- Born: Antonio Meloto January 17, 1950 (age 76) Bacolod, Negros Occidental, Philippines
- Occupation: social activist

= Tony Meloto =

Founder of Gawad Kalinga

Antonio Meloto (born January 17, 1950) is the founder of Gawad Kalinga, a Philippine-based poverty alleviation movement.

==Early life and career==
Antonio Meloto was born on January 17, 1950, in Bacolod, Negros Occidental, to a middle-class family. He took his senior high school year at De Anza High School in Richmond, California, as an American Field Service scholar. He earned a Bachelor of Arts in Economics degree from Ateneo de Manila University, studying as a full academic scholar and graduating in 1971. He then took a job as a purchasing manager for Procter and Gamble.

==Gawad Kalinga==
Meloto became an active member of Couples for Christ (CFC) in 1985 and quickly rose in leadership, having a key role in establishing CFC Family Ministries in 1993. In 1995 he began a youth development program for juvenile delinquents in Caloocan. Within the CFC, Meloto established Gawad Kalinga (GK) in 2003, an organization which built houses for the indigent and homeless.

In 2006 he was awarded the Ramon Magsaysay Award for Community Leadership.

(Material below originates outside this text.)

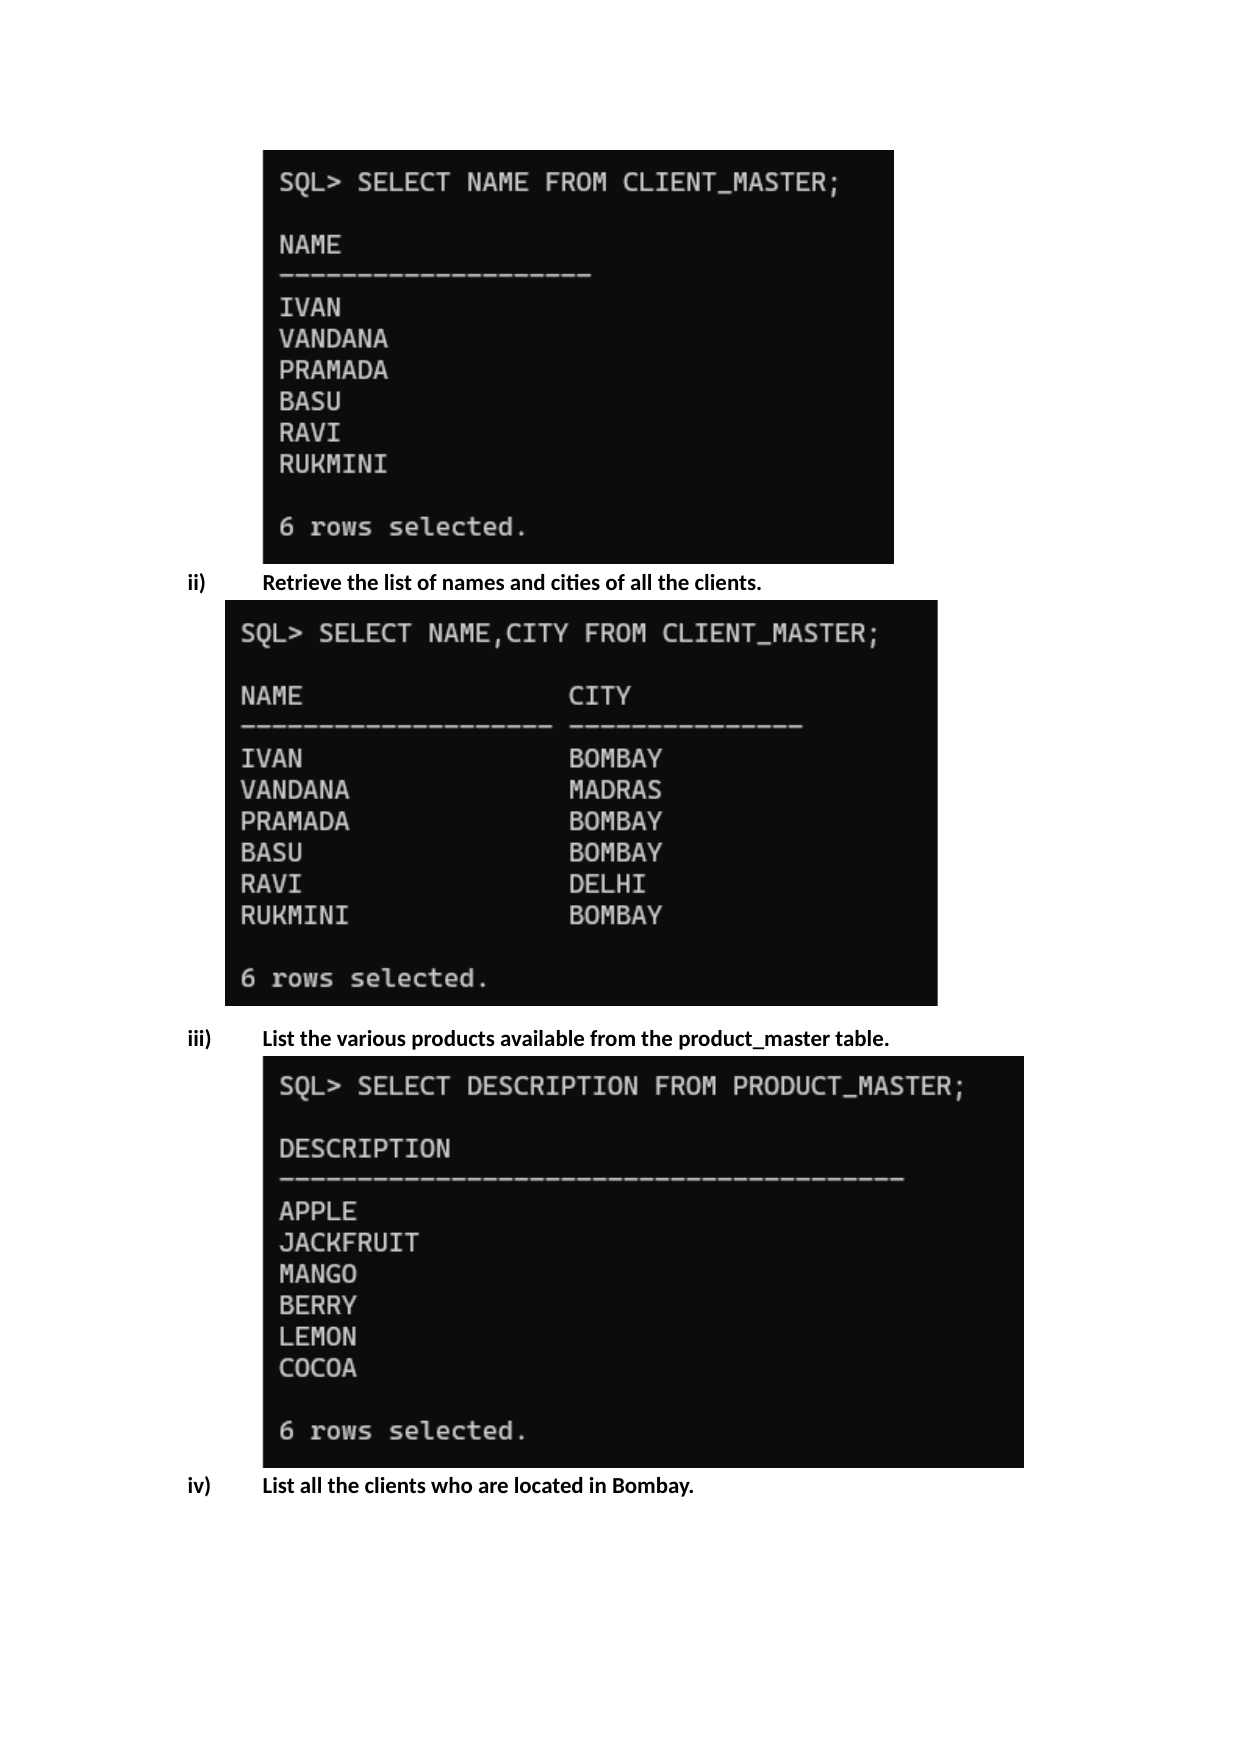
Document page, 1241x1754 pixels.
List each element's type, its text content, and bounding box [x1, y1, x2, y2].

By 2008, an internal dispute arose between the groups of Meloto and CFC founder Frank Padilla. The Holy See has also cautioned GK from receiving funds from companies that promoted artificial contraception. Gawad Kalinga separated from CFC in 2009. The CFC assessed that GK has neglected the evangelization aspect in favor of social work, a characterization Meloto rejects.

In May 2015, Meloto generated controversy for allegedly sexist remarks made at a conference in occasion of the 40th anniversary of the Center for Philippine Studies (CPS) at the University of Hawaii at Manoa. The CPS released a statement condemning the remarks with Meloto allegedly praising Filipino women as the greatest asset of the Philippines and proposed that they should procreate with western "best and brightest" men to make "cappuccino" children to advance the country's future.

He resigned as GK chairman in October 26, 2017 after the conduct of an internal investigation. This was later explained in 2025, after two boys filed sexual abuse charges against Meloto for incidents which occurred in 2017.

==Sexual abuse cases==
In November 2024, two male Gawad Kalinga beneficiaries accused Meloto of sexual assault before the Department of Justice (DOJ). September 2025, the DOJ approved the filing of charges against Meloto for human trafficking after two male Gawad Kalinga beneficiaries accused him of sexual assault. He labeled the charges as a "demolition job" and a fabrication and attest faithfulness to his wife. He was arrested in Angat, Bulacan on May 29, 2026, after a warrant was issued against him by a court in Malolos.